[Note: This review contains spoilers.]
Conviction is a mid-season replacement by Dick Wolf about young prosecutors, which premieres Friday, March 3 on NBC. I had a chance to see the pilot episode through an I-Tunes promotion, and I wanted to check out how the Law and Order folks would portray the role of prosecutors in our society.
It was appalling.
Don’t get me wrong. It’s a well-produced slick formula series that pushes all the right buttons, and it may do well. But it’s not a bit about justice and it continues that conviction-at-all-costs, defendants-are-scum philosophy (along with sensationalism) that was developed in the 27 or so Law and Order series.
There are a whole lot of very attractive young prosecutors having sex and dealing with their personal problems along with their prosecutorial jobs, and they end up at a bar at the end of the day à la Ally McBeal. But unlike Ally McBeal, the bars are meaningless (and so is the sex).
There’s the attractive African American prosecutor who never lost a case, (and to protect his record will dump the tough ones), the sloppy guy with his shirt-tails out who’s a good prosecutor but can’t handle his personal life, the attractive brunette who’s sleeping with her boss, the idealistic young man who comes from a privileged family and will have to shed that baggage. And I didn’t care about any of them.
There was one — an Assistant DA — that gave me just a glimmer of hope that here might be a character that cared about justice (and not just conviction). But they killed him off halfway through the pilot, in an apparent manipulative shock moment to make us see that prosecutors have tough, scary lives, and so we could feel for the young prosecutors who were sorry that their boss was dead.
Now lets take a look at the cases being prosecuted. Mostly drugs, of course. The marquee event was the Escobar case. The producers wanted to be sure there would be no question which side you should be on. The drug trafficker was a sleazy guy who would entice attractive blond white women into partying at his clubs and then convince them to swallow balloons of drugs and smuggle them. When one of the balloons broke and a girl started to OD, he personally slit her belly open to retrieve the drugs, all in the presence of her friend (who oddly had been allowed to turn down the drug smuggling offer and even more oddly was left alive to tell the story).
The prosecutors were going to do anything to get their conviction.
At one point, when the witness is too scared to testify…
Arrest her.
There’s no proof she committed a crime.
Find some.
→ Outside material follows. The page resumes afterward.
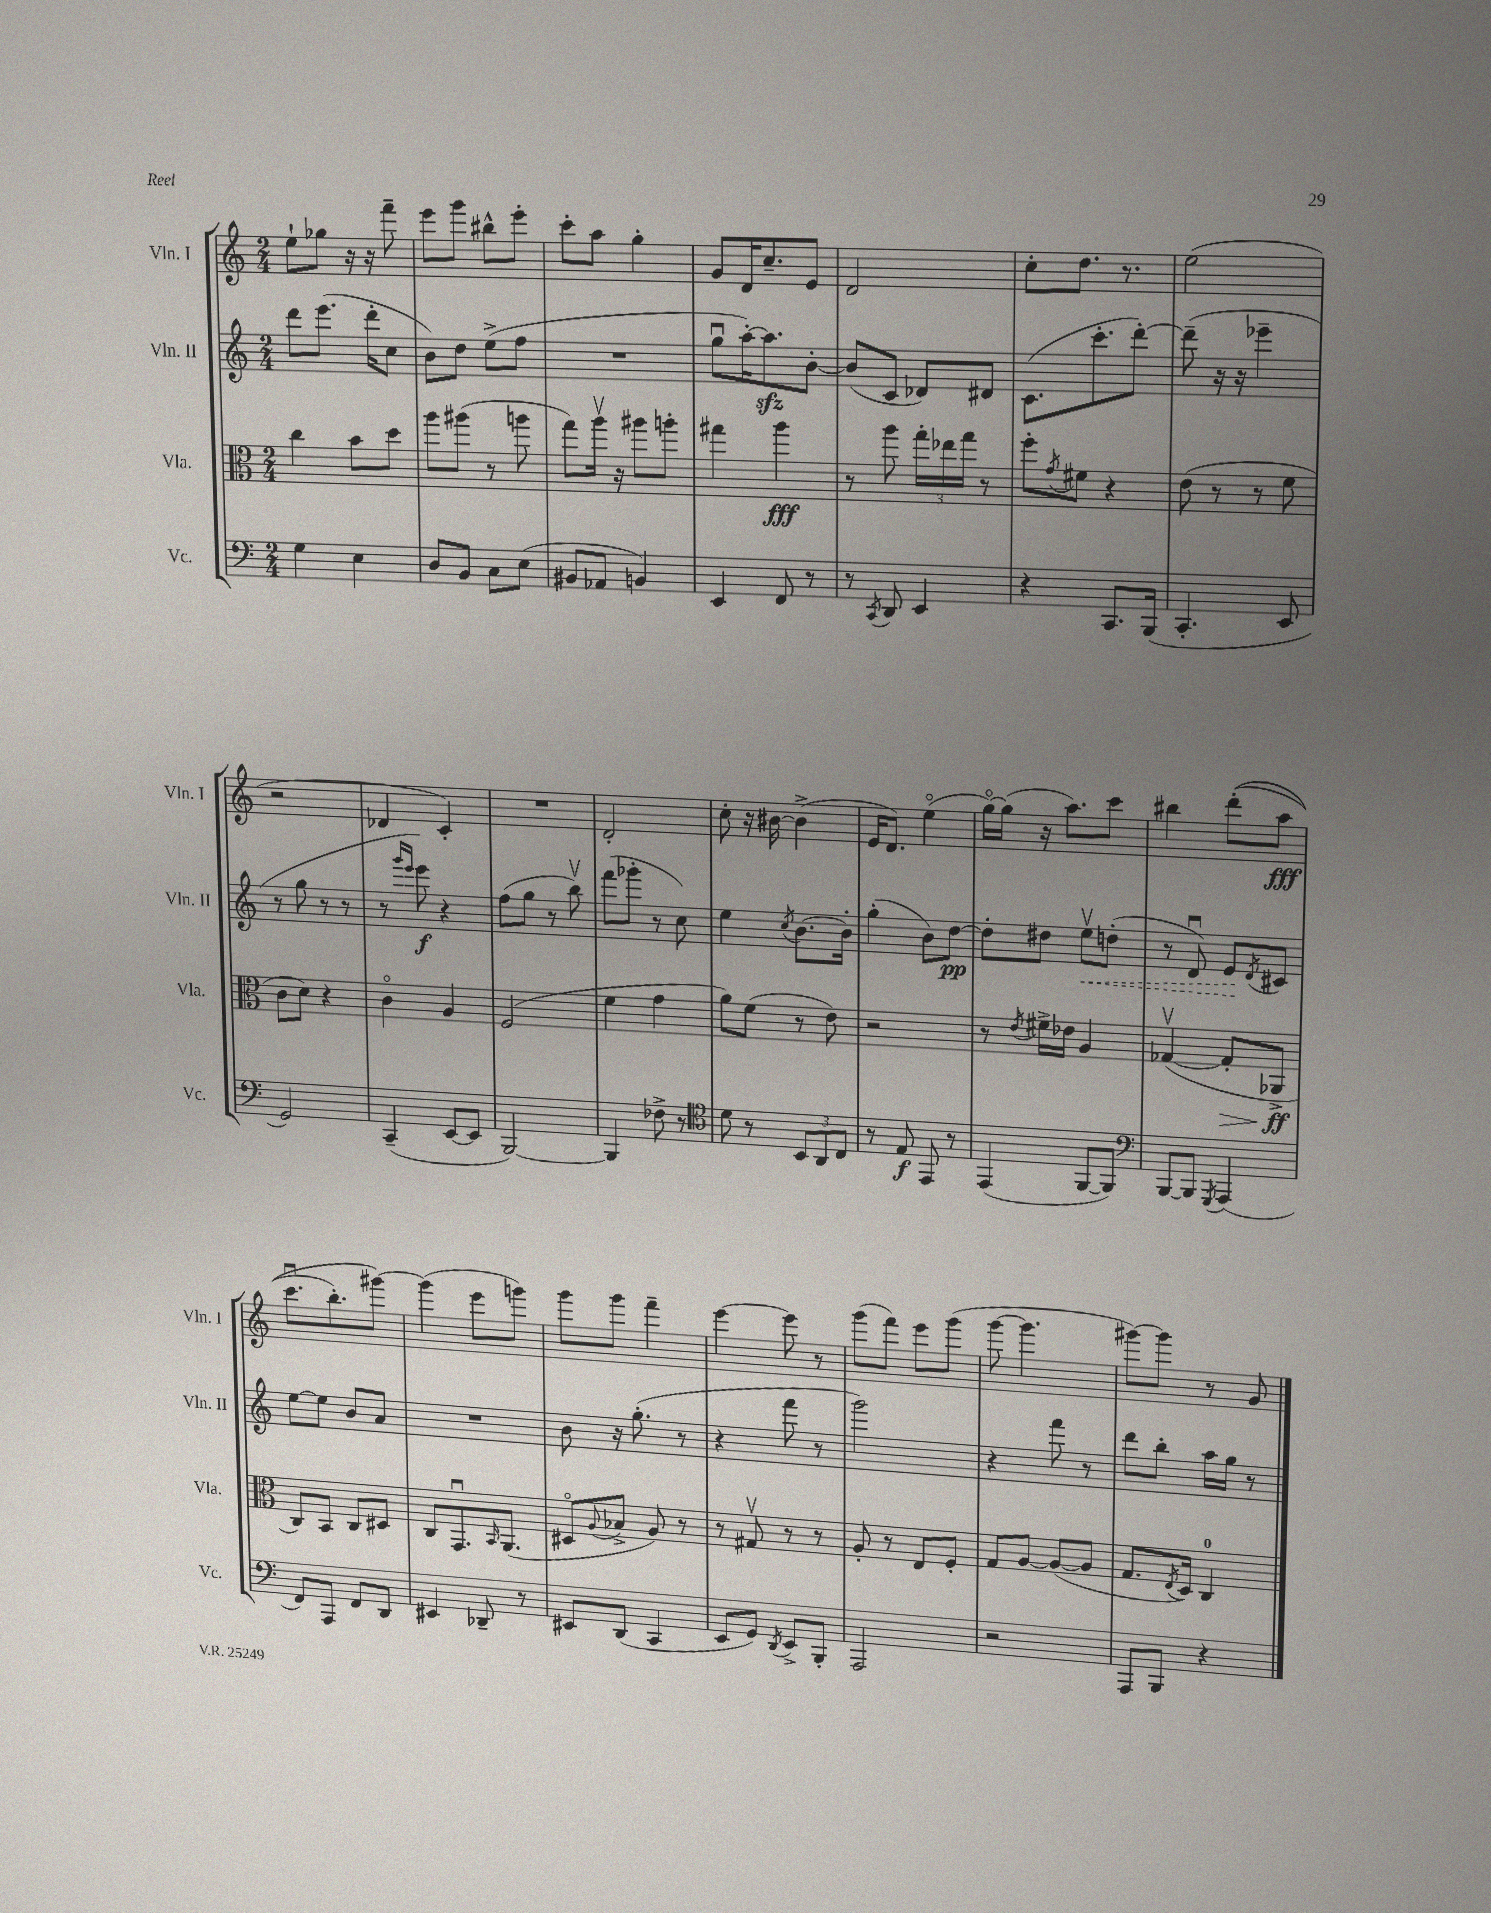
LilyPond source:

A couple nights in Ryker and she’ll sing Bel Canto.
Later, they do arrest her, charging her with felony drug conspiracy and felony murder, in order to force her testimony.
The second case — the comic relief subplot case — was about a young black man arrested for selling crack.
The officer — an incredibly fat white man who looked like he’d have a heart attack if he walked 10 feet — tells the green prosecutor:
You didn’t plead him out? I appreciate your efforts, counselor, but this case is strictly N-H-I… there was No Humans Involved — it’s scum dealing drugs to scum. A less enlightened guy might say “who cares.”
The young prosecutor screws up every aspect of the case, from not knowing how to question a witness to losing track of the evidence, and the curmudgeonly judge helps her through these lapses.
In the trial, the defendant and his attorney (who claim he was framed) extensively (and rightly) ridicule the cop’s claim that he chased the defendant for 100 yards. I was convinced the defendant was innocent, and the jury seemed convinced as well. And then the young prosecutor steps up with her summation:
There’s no question that the defendent, by virtue of his charm and humor and eloquence was able to diminish the serious nature of the crime with which he’s been charged. I mean, let’s face it. He was funny. He made you laugh. He was, in a word, entertaining.
But picture him in a different setting — the street. A place where he deploys his humor and his charm and his eloquence to entice naive children to experiment with crack — the poison that he sells — the poison that decimates so many promising lives. And that, ladies and gentlemen… is not funny.
[At that point, a dramatic camera shift shows the judge, who smiles and nods — she did good]
Conviction.
Yep, it’s the “Drugs are bad, Mmmkay” prosecution. It wasn’t about witnesses, or developing a link between the evidence and the defendant. No. The prosecutor said “Drugs are bad,” and the jury said: “Well, the defendant must be guilty, then.”
Now, I understand that this is television. It’s not a documentary, and there’s no requirement that a dramatic television series reflect reality. And sterotypical exploitive criminal justice storylines are much easier to write and sell. I fully support the right of NBC to program whatever they wish and for individuals to watch it or not as they wish.
Also, the show is intended to be about the characters — the young prosecutors — and the actual prosecution is of secondary importance to the writers. And who knows — the characters may turn out to be interesting as the series continues.
But it does make me sad.
Audiences who follow this show are going to continue to get a viewpoint that the only thing that matters is conviction, the defendant is always scum, and that things like the Bill of Rights are annoyances around which the prosecution must navigate.
I’m just going to have to return to the television I can trust… on the Sci-Fi channel.